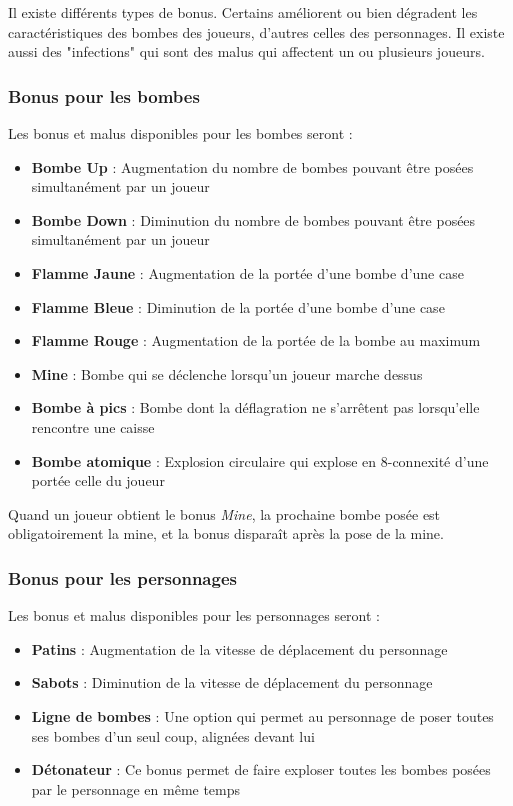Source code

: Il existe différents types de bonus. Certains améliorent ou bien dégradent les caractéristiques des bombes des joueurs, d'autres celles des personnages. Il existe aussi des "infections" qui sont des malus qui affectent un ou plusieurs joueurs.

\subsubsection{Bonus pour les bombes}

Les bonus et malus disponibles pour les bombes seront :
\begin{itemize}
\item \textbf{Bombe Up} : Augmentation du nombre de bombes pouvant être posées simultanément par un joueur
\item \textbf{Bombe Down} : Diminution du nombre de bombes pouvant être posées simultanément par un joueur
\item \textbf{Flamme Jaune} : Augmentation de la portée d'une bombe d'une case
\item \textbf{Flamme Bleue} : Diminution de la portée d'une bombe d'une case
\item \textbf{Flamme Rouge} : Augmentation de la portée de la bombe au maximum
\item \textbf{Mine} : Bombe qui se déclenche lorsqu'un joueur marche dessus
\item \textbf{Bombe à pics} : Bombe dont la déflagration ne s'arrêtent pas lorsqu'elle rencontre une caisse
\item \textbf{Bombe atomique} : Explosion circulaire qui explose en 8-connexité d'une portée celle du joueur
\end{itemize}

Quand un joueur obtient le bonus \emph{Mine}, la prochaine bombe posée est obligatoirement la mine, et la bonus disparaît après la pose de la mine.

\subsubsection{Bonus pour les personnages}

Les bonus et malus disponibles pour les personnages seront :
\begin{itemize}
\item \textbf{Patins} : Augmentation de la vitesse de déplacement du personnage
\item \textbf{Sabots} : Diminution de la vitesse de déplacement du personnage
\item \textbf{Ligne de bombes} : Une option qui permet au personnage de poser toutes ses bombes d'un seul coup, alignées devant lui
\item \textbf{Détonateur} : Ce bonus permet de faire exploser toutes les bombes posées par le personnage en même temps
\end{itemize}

...

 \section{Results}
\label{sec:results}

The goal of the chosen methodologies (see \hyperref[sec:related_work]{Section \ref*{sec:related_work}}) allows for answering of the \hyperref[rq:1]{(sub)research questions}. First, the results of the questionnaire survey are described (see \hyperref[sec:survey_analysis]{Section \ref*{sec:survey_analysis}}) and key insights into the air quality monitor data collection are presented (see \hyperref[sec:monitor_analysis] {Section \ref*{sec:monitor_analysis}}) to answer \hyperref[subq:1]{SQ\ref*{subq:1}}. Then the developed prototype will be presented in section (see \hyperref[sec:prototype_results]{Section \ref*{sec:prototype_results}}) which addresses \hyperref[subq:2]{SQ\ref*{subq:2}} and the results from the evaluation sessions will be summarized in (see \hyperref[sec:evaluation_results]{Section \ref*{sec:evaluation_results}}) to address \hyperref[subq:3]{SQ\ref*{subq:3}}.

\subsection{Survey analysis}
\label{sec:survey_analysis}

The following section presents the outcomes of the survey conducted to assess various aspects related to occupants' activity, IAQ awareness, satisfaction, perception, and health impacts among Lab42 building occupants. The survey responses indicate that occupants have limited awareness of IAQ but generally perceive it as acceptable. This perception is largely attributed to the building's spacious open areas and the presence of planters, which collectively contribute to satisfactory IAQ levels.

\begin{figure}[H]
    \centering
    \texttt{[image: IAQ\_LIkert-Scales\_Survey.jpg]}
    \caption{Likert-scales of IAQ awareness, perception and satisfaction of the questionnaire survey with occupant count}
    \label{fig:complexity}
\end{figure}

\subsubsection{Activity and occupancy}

EXERCISE —
Nothing but the lines holding the word "posées" should be returned from the listing above.

WRITTEN SOLUTION —
\item \textbf{Bombe Up} : Augmentation du nombre de bombes pouvant être posées simultanément par un joueur
\item \textbf{Bombe Down} : Diminution du nombre de bombes pouvant être posées simultanément par un joueur
\item \textbf{Détonateur} : Ce bonus permet de faire exploser toutes les bombes posées par le personnage en même temps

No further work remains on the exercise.